__WHAT THIS TASK INVOLVES__.
Each line of the records that holds the word "lines" should be copied out.

__Stored entries__.
Content starts

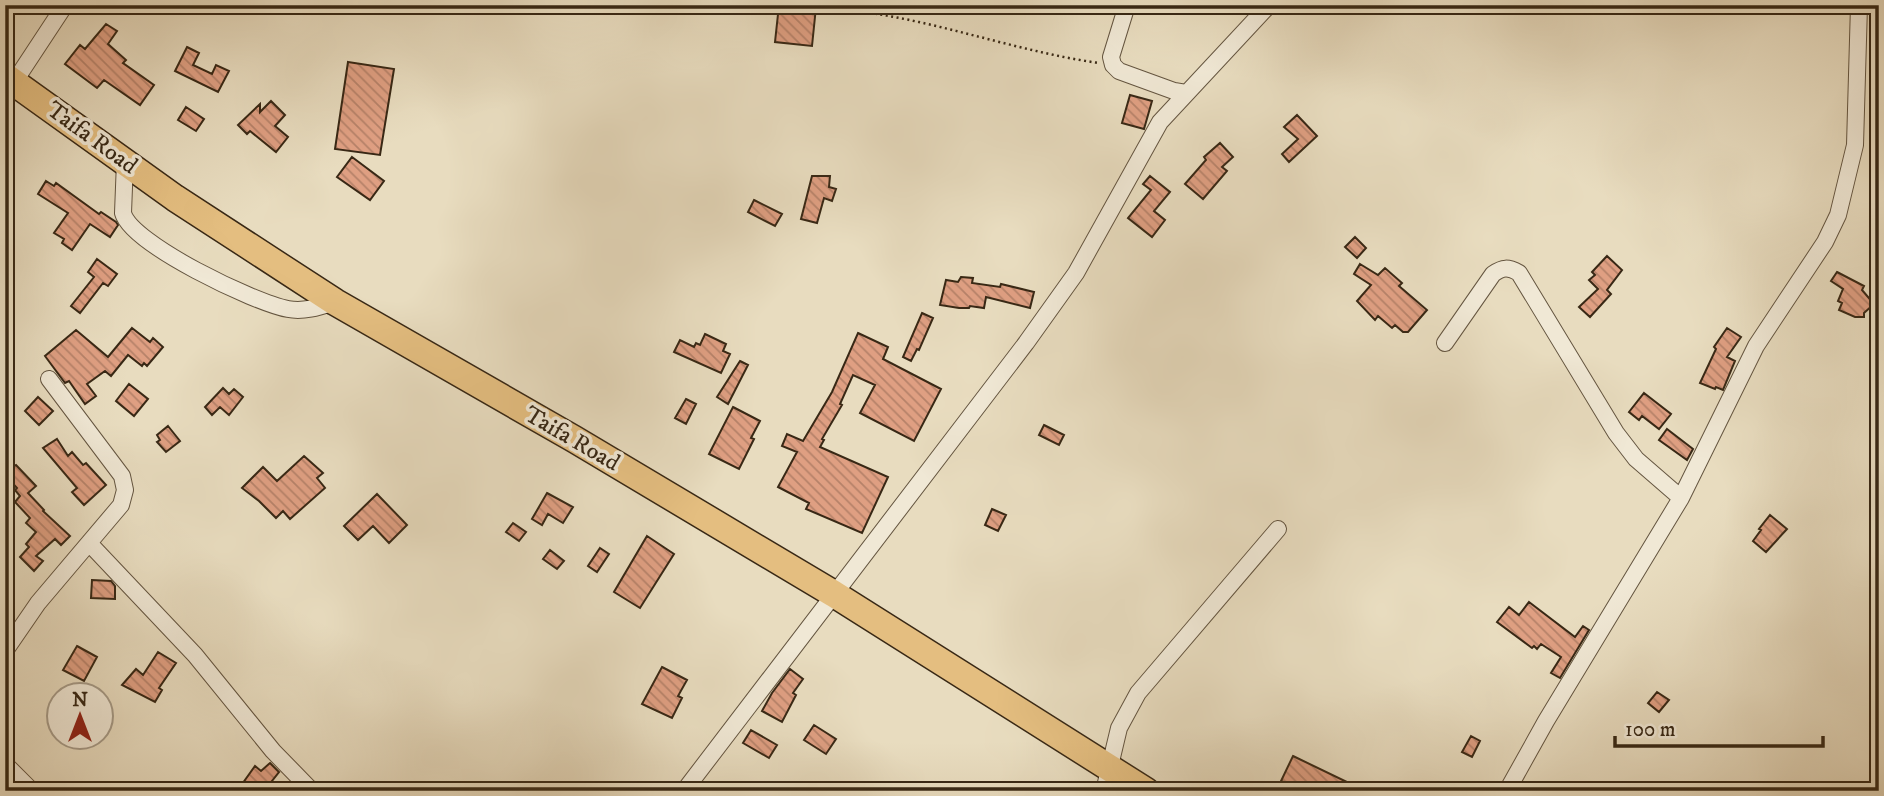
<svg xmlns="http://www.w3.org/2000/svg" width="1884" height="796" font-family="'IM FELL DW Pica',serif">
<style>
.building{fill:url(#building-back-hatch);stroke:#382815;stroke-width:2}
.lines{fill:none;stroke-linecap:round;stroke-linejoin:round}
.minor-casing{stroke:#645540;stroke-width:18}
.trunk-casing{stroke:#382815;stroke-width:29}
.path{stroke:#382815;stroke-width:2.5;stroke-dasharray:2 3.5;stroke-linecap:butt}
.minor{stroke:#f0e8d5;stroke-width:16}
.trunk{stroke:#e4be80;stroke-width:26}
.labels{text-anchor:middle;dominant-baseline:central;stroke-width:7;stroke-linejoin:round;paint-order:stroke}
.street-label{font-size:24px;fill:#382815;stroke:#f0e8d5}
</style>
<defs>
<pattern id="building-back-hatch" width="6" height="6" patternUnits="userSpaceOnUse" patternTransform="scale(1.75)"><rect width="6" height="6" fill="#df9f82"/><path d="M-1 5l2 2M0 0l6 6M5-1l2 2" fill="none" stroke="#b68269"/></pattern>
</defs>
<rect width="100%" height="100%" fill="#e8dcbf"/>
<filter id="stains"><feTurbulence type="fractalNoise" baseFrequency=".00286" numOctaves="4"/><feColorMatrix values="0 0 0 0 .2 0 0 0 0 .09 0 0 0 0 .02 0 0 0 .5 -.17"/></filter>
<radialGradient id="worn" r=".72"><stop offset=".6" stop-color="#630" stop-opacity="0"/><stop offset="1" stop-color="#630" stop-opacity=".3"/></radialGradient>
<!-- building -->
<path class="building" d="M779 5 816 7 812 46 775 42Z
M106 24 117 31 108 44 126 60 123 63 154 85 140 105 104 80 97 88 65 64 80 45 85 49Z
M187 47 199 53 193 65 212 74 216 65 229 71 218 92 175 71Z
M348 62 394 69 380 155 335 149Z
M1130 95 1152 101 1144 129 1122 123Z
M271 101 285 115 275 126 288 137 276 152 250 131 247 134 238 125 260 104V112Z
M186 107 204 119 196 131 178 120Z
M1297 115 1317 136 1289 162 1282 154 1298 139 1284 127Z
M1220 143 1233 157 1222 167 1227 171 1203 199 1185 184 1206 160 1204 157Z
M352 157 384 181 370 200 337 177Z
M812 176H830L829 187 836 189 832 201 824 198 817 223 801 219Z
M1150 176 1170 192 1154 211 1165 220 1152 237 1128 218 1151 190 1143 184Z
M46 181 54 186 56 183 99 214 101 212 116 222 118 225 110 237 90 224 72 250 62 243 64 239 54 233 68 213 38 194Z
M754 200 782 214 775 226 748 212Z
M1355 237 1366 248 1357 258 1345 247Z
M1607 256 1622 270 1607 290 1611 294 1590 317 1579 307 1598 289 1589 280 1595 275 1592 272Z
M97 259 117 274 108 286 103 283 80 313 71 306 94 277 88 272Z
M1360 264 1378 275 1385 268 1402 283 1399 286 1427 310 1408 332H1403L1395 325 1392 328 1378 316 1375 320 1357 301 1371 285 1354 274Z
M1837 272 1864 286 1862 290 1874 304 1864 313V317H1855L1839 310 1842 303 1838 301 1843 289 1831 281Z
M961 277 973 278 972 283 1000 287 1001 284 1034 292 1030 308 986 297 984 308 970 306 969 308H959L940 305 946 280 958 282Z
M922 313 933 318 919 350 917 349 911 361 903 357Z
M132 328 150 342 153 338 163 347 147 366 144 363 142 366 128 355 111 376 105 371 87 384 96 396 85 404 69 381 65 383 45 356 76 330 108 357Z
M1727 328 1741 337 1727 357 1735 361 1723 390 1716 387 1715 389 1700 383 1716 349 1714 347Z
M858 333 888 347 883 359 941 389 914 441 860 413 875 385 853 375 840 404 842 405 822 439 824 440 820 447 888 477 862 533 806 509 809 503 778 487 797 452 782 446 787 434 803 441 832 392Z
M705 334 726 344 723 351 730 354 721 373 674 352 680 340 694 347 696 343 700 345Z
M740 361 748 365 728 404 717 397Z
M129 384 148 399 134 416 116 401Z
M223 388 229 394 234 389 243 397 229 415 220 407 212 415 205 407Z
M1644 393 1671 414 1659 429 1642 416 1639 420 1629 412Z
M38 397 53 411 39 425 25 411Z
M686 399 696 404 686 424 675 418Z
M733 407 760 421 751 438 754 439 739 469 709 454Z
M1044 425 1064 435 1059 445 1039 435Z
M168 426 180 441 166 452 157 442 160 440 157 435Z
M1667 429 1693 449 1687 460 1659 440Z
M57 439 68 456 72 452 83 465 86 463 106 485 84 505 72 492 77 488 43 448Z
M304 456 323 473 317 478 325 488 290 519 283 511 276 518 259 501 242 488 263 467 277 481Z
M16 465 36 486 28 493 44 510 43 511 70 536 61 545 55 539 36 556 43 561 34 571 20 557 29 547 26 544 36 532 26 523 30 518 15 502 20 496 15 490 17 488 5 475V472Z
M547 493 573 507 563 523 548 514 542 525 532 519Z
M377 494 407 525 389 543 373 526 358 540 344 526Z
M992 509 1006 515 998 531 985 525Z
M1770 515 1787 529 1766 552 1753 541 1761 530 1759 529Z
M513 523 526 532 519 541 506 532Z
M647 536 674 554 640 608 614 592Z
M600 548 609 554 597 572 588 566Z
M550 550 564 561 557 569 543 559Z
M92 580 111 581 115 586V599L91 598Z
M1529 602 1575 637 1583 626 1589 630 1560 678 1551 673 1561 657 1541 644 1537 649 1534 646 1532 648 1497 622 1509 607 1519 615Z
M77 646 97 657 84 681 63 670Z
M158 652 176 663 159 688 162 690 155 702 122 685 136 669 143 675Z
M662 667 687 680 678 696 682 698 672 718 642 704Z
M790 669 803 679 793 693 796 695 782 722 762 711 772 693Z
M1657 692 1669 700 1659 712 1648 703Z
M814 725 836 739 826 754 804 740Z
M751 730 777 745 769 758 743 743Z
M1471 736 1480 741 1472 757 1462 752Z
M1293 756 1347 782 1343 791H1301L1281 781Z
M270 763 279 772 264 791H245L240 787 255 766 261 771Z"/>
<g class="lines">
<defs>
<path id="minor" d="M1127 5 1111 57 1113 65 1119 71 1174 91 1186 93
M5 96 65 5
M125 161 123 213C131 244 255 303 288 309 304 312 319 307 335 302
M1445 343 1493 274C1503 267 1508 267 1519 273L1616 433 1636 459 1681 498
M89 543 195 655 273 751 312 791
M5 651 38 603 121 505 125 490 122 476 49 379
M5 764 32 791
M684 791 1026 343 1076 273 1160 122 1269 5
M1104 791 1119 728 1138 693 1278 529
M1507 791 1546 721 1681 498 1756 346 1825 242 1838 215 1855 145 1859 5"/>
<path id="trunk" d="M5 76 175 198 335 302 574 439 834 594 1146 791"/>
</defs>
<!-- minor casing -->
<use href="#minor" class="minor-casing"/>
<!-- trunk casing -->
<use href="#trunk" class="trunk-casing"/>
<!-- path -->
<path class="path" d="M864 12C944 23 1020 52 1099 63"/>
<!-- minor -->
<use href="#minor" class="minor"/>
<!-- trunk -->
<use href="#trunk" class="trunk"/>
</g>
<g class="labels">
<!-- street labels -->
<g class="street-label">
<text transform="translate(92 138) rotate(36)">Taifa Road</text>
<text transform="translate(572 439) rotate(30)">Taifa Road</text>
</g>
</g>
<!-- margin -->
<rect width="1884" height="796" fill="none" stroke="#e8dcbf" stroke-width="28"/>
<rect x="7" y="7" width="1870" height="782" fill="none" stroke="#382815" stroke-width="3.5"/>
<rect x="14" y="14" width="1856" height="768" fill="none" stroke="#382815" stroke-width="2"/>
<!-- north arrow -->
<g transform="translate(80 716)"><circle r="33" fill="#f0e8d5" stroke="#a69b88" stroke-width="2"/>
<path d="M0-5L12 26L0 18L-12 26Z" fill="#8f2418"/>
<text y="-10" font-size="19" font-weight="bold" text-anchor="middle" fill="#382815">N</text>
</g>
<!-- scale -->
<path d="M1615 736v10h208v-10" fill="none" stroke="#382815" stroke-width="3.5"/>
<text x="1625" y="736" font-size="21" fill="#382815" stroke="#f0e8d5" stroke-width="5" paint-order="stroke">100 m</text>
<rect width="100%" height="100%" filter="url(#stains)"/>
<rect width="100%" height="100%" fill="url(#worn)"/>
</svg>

Content ends

__EXERCISE OUTPUT__.
.lines{fill:none;stroke-linecap:round;stroke-linejoin:round}
<g class="lines">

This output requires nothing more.